Hace tiempo que no se veía a un jugador con resultados semejantes frente a Harden, ya con la muestra de tres partidos enteros. ¿Es sostenible ese 5-34 de cancha y 3-27 en triples que está permitiendo el perimetral del Thunder? Probablemente no en esos níveles, pero a la vez, queda claro que tiene todas las herramientas para como mínimo, hacerle el trabajo muy difícil a su rival.

Además, la importancia de Dort es doble si tenemos en cuenta los problemas que ha tenido el Thunder para frenar a Harden cuando el canadiense no estuvo en el campo: el ex OKC está lanzando un 26,7% en los 56 minutos en los que compartió cancha con Dort, pero un fenomenal 60% cuando este no está en la cancha.

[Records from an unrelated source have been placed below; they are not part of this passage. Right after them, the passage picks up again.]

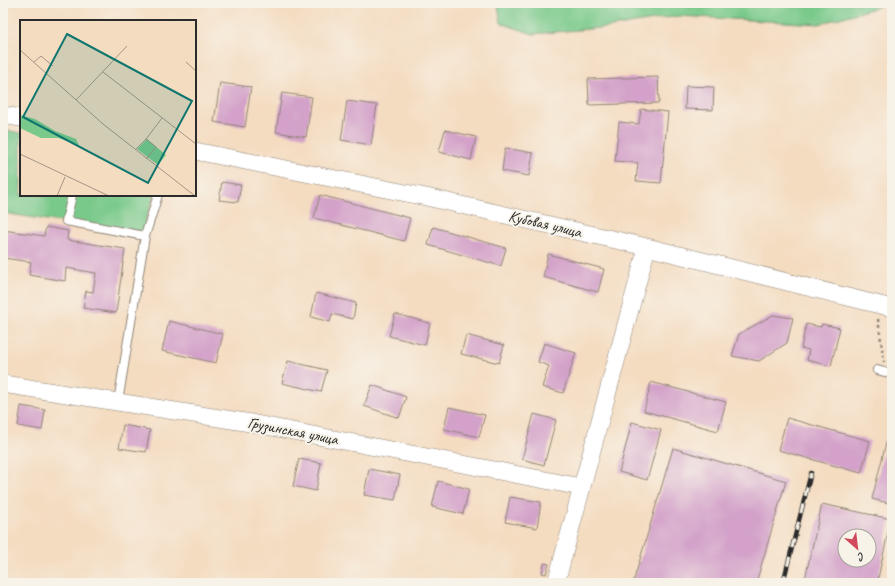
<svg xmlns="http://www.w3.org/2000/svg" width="895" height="586" viewBox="0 0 895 586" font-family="Caveat,sans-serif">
  <rect width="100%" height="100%" fill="#f7f3e8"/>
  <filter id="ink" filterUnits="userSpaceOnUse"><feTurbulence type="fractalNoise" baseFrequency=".025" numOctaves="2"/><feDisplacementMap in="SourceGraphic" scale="8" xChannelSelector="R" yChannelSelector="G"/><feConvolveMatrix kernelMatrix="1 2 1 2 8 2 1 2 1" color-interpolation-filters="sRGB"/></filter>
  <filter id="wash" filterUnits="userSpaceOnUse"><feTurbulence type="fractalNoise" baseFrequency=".012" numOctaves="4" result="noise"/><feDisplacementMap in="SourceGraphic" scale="16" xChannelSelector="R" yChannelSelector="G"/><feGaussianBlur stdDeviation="0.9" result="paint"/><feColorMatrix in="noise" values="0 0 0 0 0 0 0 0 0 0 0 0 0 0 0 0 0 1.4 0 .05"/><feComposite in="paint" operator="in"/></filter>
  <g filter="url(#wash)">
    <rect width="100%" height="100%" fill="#f4dcc1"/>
    <path fill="#79c98b" stroke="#527a5b" d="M551 3H892L819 24 678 16 611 27 533 34 501 23 498 6Z
      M3 130 21 133V195H154L140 238 60 222 3 213Z"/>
    <g id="blocks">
      <path fill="#d3a1c9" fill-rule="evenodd" d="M658 77 659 103 589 105 588 79Z
        M220 83 251 87 245 127 214 122Z
        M686 86 714 87 713 110 685 109Z
        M282 93 312 97 306 137 276 132Z
        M347 101 377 105 371 145 341 140Z
        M641 109 668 112 661 183 636 181 638 163 615 161 619 122 639 124Z
        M445 130 476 137 471 160 439 152Z
        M505 148 533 153 529 176 502 171Z
        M222 182 241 185 238 202 219 200Z
        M320 195 410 218 404 241 314 218Z
        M46 227 68 231 67 240 125 249 116 313 83 308 86 291 93 292 96 273 66 268 65 281 29 275 31 262 3 258V230L44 236Z
        M433 227 506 248 501 266 428 245Z
        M548 254 604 269 598 292 543 277Z
        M316 293 356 303 353 319 332 314 330 322 311 317Z
        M395 314 430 323 425 345 389 336Z
        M773 315 793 318 787 343 759 361 732 356 739 334Z
        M169 321 223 334 216 363 162 351Z
        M806 324 821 327 822 324 840 328 831 366 807 360 809 350 801 348Z
        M466 335 504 345 499 363 461 354Z
        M544 343 576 353 563 393 542 387 549 366 538 362Z
        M288 361 327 370 321 392 282 383Z
        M651 382 726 402 718 431 644 411Z
        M372 385 406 397 399 418 364 406Z
        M21 406 45 410 42 430 18 426Z
        M449 407 485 415 479 437 444 429Z
        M534 414 556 420 544 465 522 459Z
        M787 418 870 441 861 473 778 450Z
        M632 422 661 430 647 480 619 472Z
        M891 423H892V504L872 499Z
        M123 425 150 430 146 452 119 448Z
        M673 448 786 481 756 583H633Z
        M299 459 321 463 316 491 293 486Z
        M369 469 400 475 395 500 364 495Z
        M438 481 469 489 463 514 432 507Z
        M510 497 541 502 537 528 505 522Z
        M822 504 891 519 877 583H804ZM845 536H869V560H845Z
        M544 563 549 564 546 574 542 573Z"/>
    </g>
  </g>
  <g filter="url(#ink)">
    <use href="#blocks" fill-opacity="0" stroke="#908476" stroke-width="1"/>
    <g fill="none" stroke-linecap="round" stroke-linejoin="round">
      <defs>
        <path id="lane" d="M72 195 66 221 145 236 158 195
          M877 370 892 374
          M118 402 145 236"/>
        <path id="street" d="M3 115 21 118
          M195 151 426 197 647 247 892 308
          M3 384 251 423 581 487
          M556 583 647 247"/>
      </defs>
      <use href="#lane" stroke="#908476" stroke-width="10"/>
      <use href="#street" stroke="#908476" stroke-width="18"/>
      <path stroke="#908476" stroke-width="2.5" stroke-dasharray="3 3" stroke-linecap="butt" d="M878 319 884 362"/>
      <use href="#lane" stroke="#fff" stroke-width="8"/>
      <use href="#street" stroke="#fff" stroke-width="17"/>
      <defs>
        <path id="rail" d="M783 583 811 473"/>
      </defs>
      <use href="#rail" stroke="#2b2b2b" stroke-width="4.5"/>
      <use href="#rail" stroke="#f7f3e8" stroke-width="3" stroke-dasharray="9" stroke-linecap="butt"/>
    </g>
  </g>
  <g text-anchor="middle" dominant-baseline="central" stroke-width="4" stroke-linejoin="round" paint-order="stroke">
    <g font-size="16" fill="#2b2b2b" stroke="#f7f3e8">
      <text transform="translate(545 224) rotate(13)">Кубовая улица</text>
      <text transform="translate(293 431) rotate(11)">Грузинская улица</text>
    </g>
  </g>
  <g transform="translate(20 20)">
    <rect width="176" height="176" fill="#f4dcc1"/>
    <path d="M0 95 15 99 35 111 56 119 59 125 38 118H21L0 108ZM127 119 146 135 138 145 117 129Z" fill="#79c98b"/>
    <path fill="none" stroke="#a49585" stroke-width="1" d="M0 30 83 104 175 176M14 42 21 36 33 46M166 42 176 51M83 52 176 124M56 80 107 26M126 119 142 98M115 130 126 119 136 127 126 139M0 134 89 176M37 176 45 157"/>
    <path fill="#0f766e" fill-opacity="0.15" stroke="#0f766e" stroke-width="2" d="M47 14 172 81 128 163 3 97Z"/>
    <rect width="176" height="176" fill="none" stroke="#2b2b2b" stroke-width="2"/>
  </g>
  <rect width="895" height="586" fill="none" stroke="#f7f3e8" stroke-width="16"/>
  <g transform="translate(857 548) rotate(152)"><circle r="19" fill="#f7f3e8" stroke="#a5a39c"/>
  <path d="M0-3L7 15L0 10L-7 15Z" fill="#d1495b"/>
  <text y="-6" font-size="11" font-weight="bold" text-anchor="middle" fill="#2b2b2b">С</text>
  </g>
</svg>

Más allá de sus limitaciones ofensivas (lleva un 2-14 en triples), Oklahoma City necesita tener a Dort en el campo para competir con Houston. Lo cual nos lleva nuevamente al primer factor: si tenemos en cuenta que Paul, Schroder, Gilgeous-Alexander y Gallinari no pueden faltar en los momentos claves por su poder ofensivo y que Dort no puede hacerlo por su defensa, llegamos a la misma conclusión... es tiempo de small-ball para los de Donovan.

Las opiniones aquí expresadas no reflejan necesariamente aquellas de la NBA o sus organizaciones.